# Pigeons Available for Adoption Los Angeles



## michkatz (Mar 24, 2005)

I have about 10 fancy pigeons available for adoption. They were my brother's birds. He passed away due to a heart condition. The pigeons are not in the best situation because we (my family) do not have experience carrying for them. 

I would like to find a new home for them. I have pictures available. 

Please do not expect these birds to be expensive ones for free. They were just my brother's pets that I'd like to make sure have a good home. 

thank you for any help you can provide


----------



## TAWhatley (Mar 6, 2001)

Hello and welcome to pigeons.com. I'm very sorry for the loss of your brother. Thank you for your kindness to his birds in finding them a new home.

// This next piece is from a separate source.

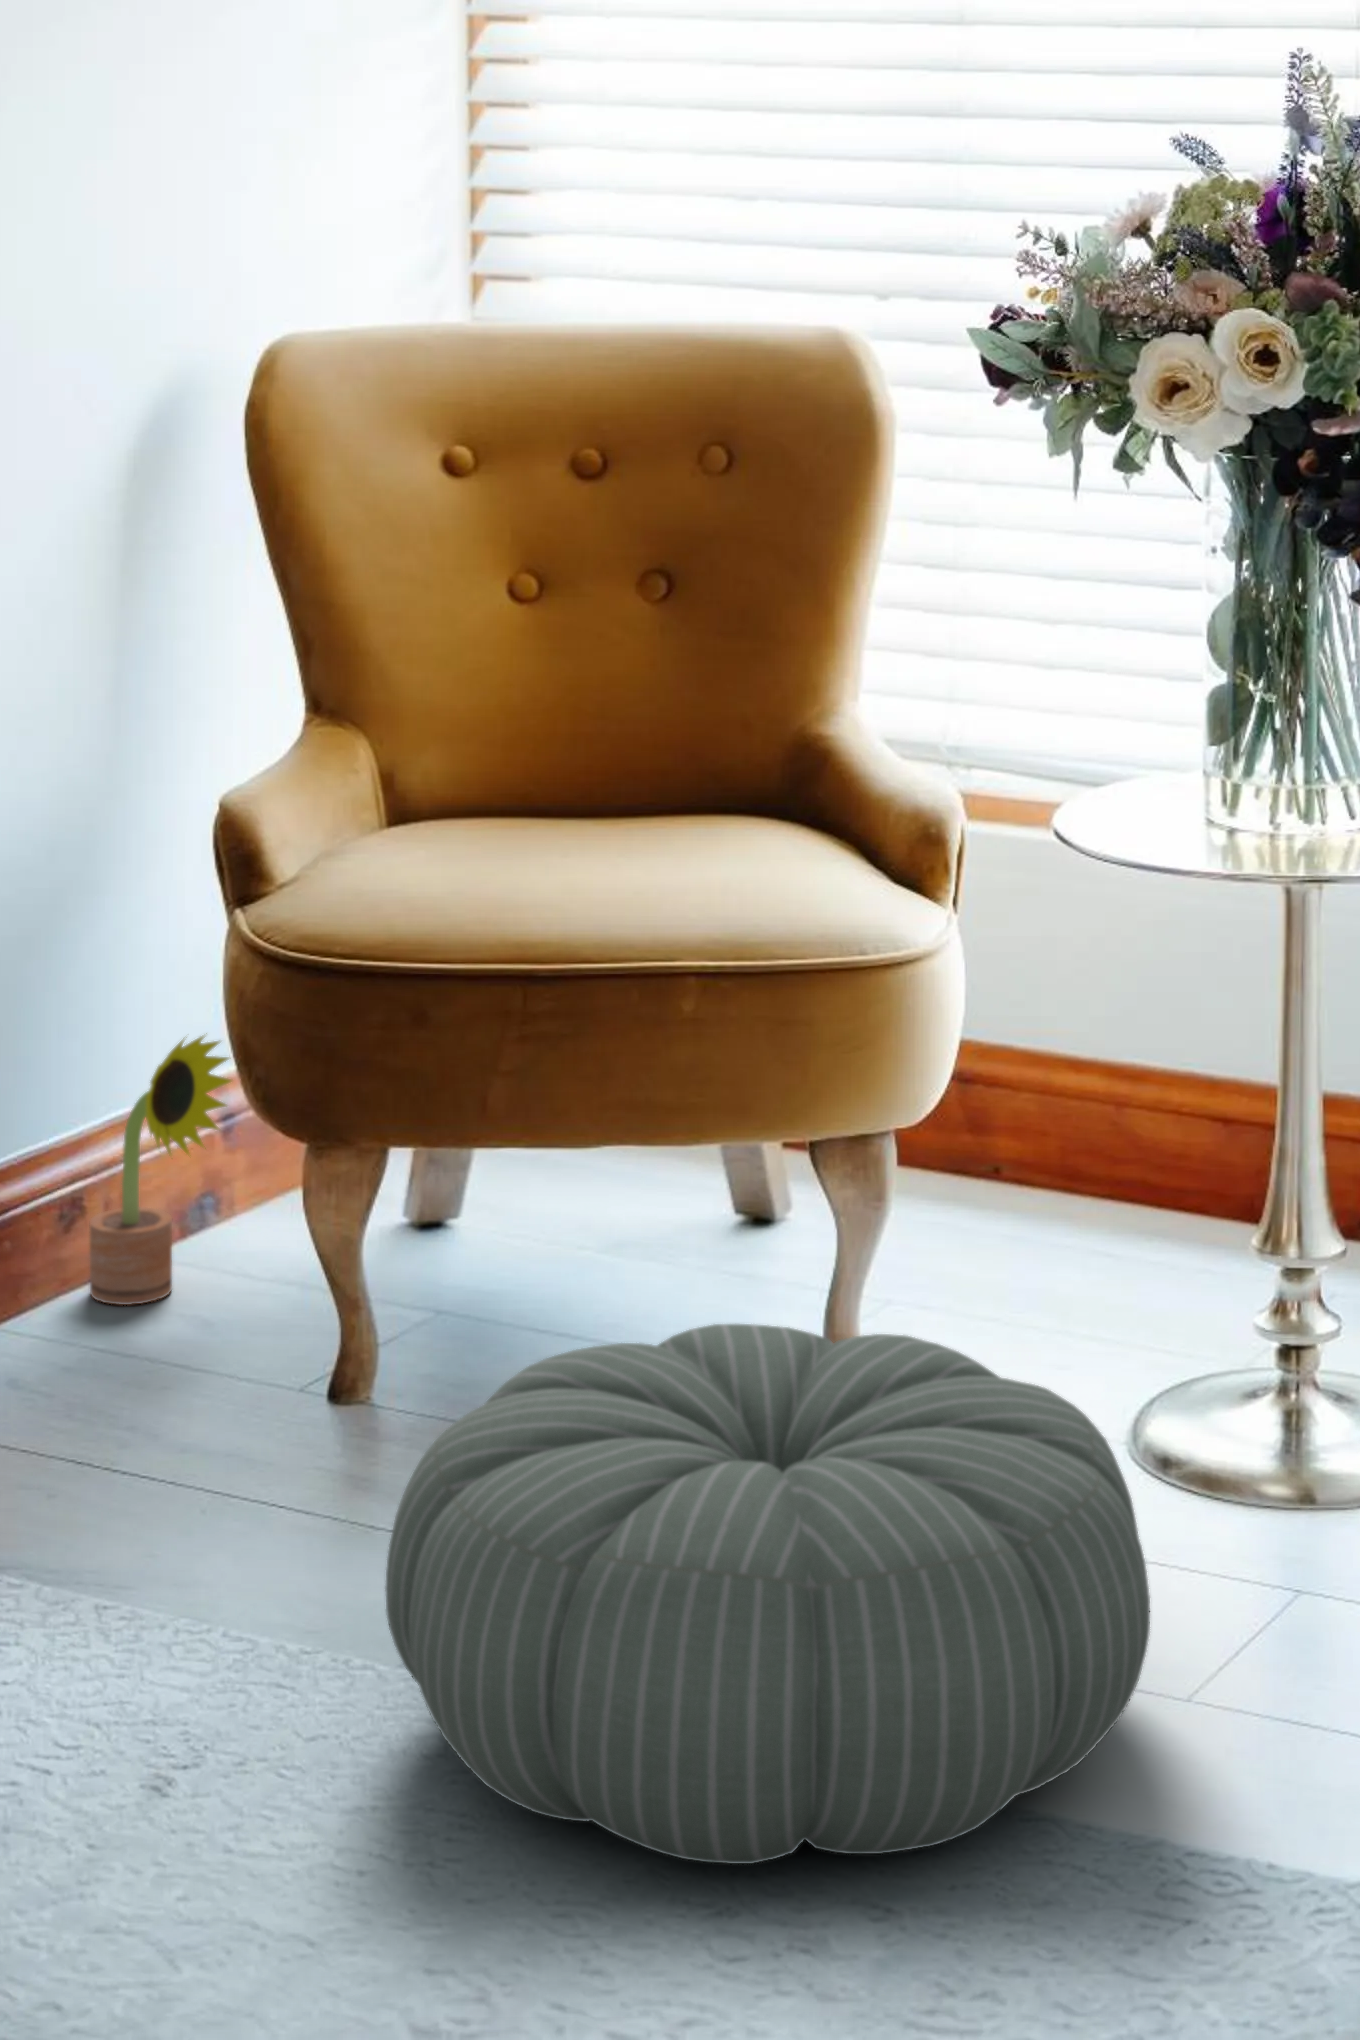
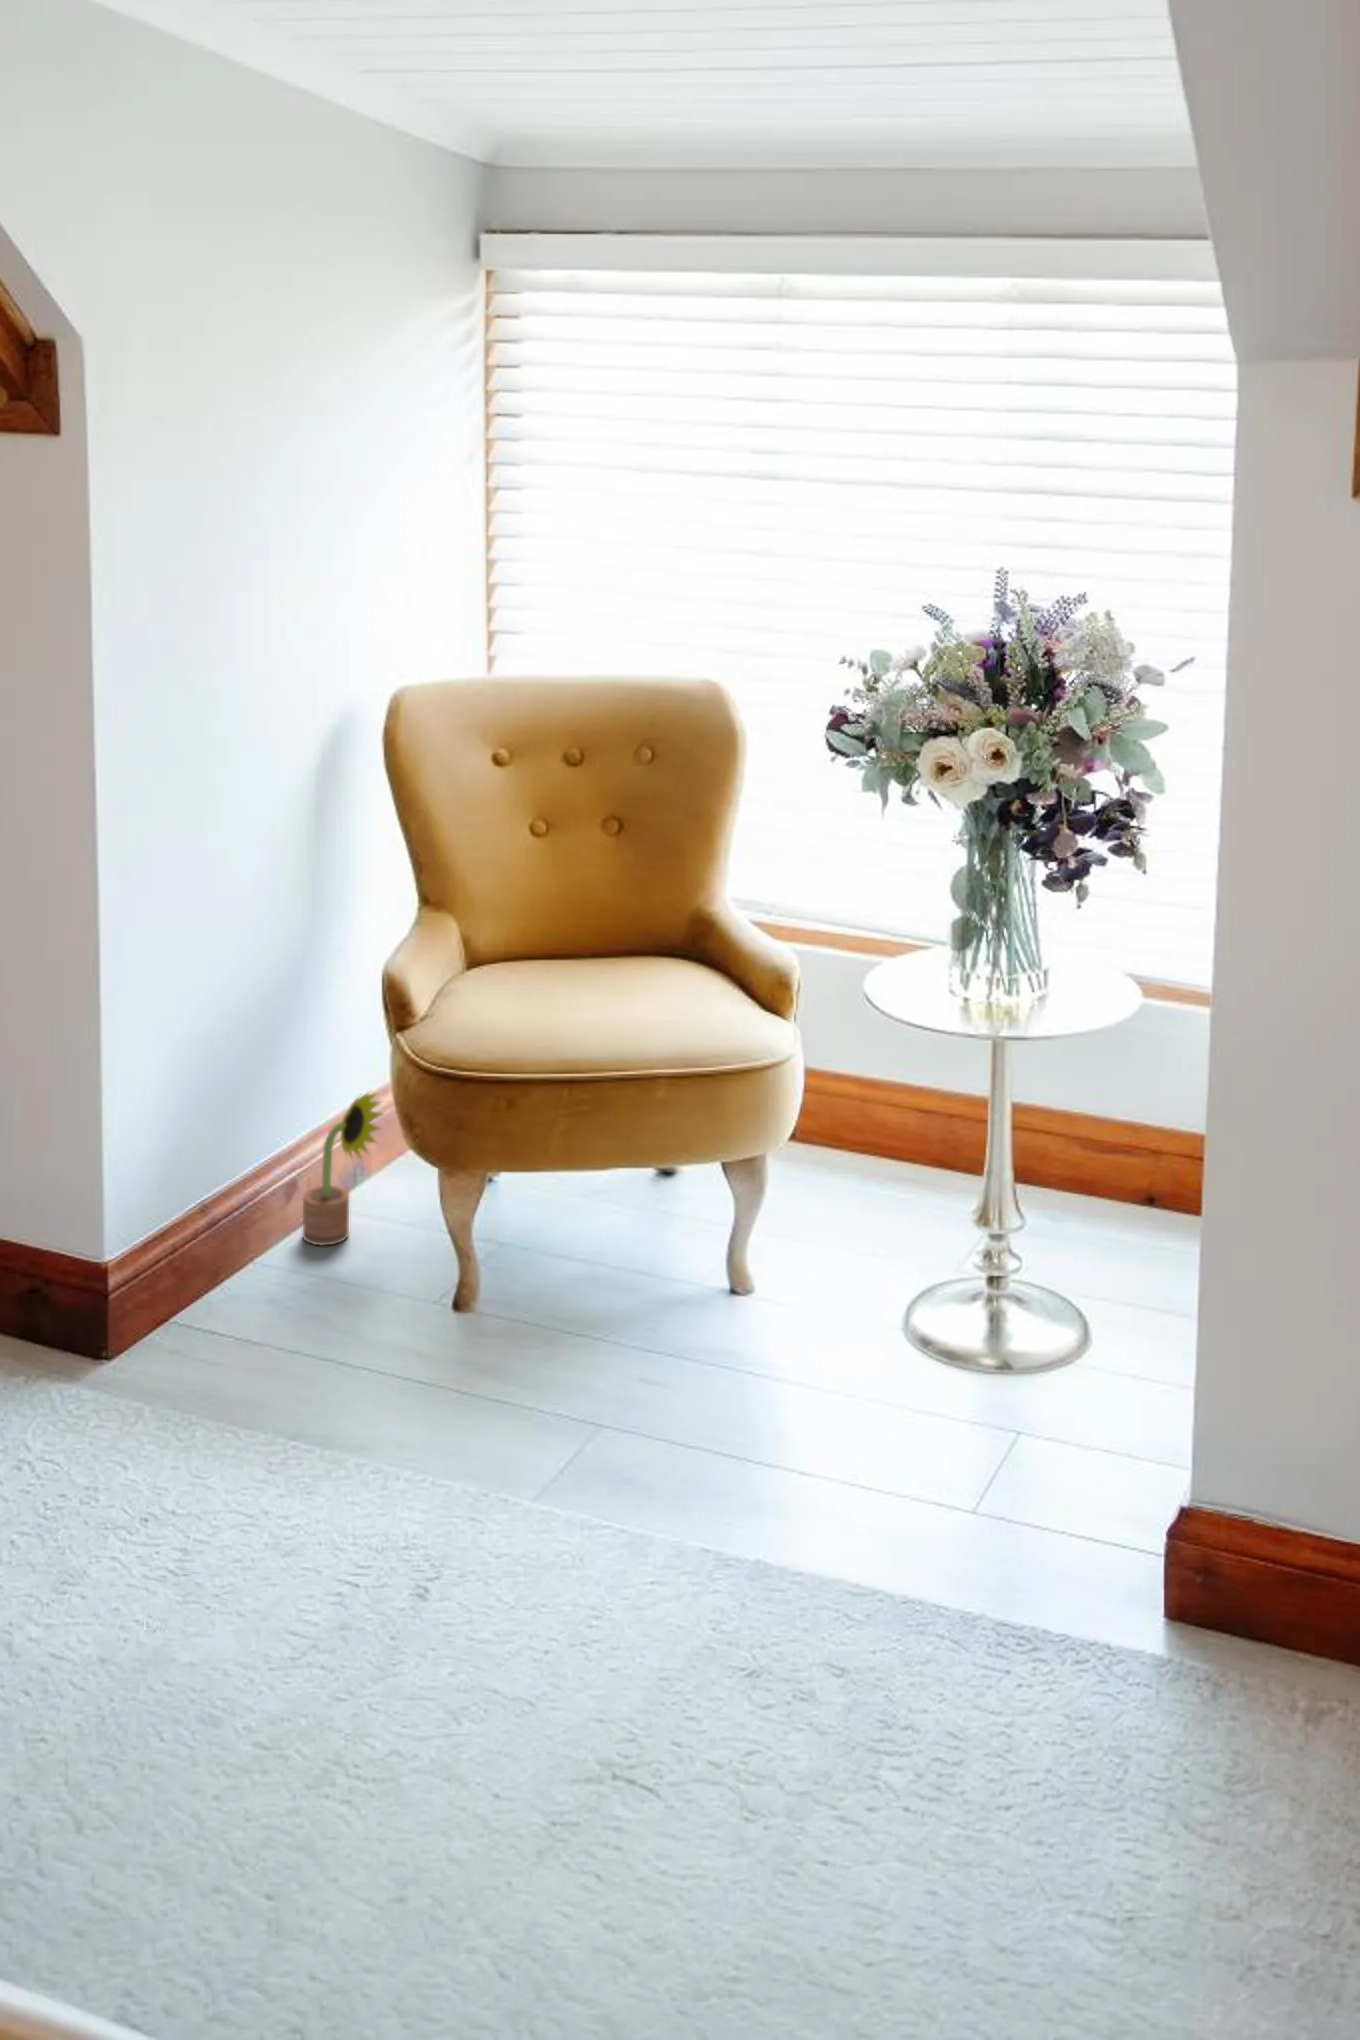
pouf: present [385,1324,1150,1864] -> none [548,1297,969,1643]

I'm sure I can make arrangements with my rescue partner, Bart, in Norco to take them in. If you would like to pursue this, please contact me at [email protected], and let's see what we can work out. If you would care to send me the pictures, I can also post them for others who might be interested in adopting.

Terry


----------



## michkatz (Mar 24, 2005)

Thank you Terry - for any help you can provide. I have emailed you pictures and sent you a private email


----------



## TAWhatley (Mar 6, 2001)

Hi Michelle,

I just e-mailed you Bart's phone # .. he's happy to take them in.

Terry


----------



## michkatz (Mar 24, 2005)

*Thank you*

I just dropped off the pigeons in Corona today. I think they will be very happy there. It's a beautiful place with lots of other birds and space.
Thank you for all your help


----------



## TAWhatley (Mar 6, 2001)

Thanks for letting us know Michelle. I'm very glad it all worked out. Bart is a total nutcase when it comes to birds .. they will be very well taken care of there.

Terry


----------